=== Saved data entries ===
++++
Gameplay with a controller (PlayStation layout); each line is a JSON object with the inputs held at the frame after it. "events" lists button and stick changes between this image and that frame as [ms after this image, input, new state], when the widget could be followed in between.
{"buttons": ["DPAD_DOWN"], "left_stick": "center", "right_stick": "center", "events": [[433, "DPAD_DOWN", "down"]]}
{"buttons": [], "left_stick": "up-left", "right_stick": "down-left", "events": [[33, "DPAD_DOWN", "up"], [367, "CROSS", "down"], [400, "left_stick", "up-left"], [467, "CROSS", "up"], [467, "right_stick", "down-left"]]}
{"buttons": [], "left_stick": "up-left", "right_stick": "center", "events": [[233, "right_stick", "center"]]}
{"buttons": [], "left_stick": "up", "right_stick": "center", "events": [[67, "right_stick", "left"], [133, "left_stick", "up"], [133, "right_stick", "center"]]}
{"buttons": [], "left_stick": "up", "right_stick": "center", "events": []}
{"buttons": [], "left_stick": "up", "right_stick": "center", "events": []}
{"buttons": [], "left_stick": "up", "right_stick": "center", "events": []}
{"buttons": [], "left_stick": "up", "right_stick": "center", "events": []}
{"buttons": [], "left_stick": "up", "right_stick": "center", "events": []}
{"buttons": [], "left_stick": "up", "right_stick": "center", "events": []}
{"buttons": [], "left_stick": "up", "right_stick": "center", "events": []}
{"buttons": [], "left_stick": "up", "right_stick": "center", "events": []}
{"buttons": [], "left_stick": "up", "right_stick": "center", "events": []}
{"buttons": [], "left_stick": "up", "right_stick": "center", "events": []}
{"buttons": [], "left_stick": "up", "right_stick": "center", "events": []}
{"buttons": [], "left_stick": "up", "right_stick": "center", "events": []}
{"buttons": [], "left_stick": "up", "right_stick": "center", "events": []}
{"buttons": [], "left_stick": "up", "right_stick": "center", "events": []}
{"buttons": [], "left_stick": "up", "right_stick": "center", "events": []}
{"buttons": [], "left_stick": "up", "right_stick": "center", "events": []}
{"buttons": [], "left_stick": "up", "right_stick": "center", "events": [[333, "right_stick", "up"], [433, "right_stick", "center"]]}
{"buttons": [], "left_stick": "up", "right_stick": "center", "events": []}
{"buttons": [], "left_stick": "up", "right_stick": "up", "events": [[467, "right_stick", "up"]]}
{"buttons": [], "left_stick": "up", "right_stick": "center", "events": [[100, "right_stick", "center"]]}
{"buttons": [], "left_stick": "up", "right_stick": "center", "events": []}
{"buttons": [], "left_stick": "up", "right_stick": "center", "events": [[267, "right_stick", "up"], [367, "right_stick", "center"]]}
++++
=== Work order ===
Your answer must be one number: how many lines of the data contain "down".

=== Response for this exercise ===
2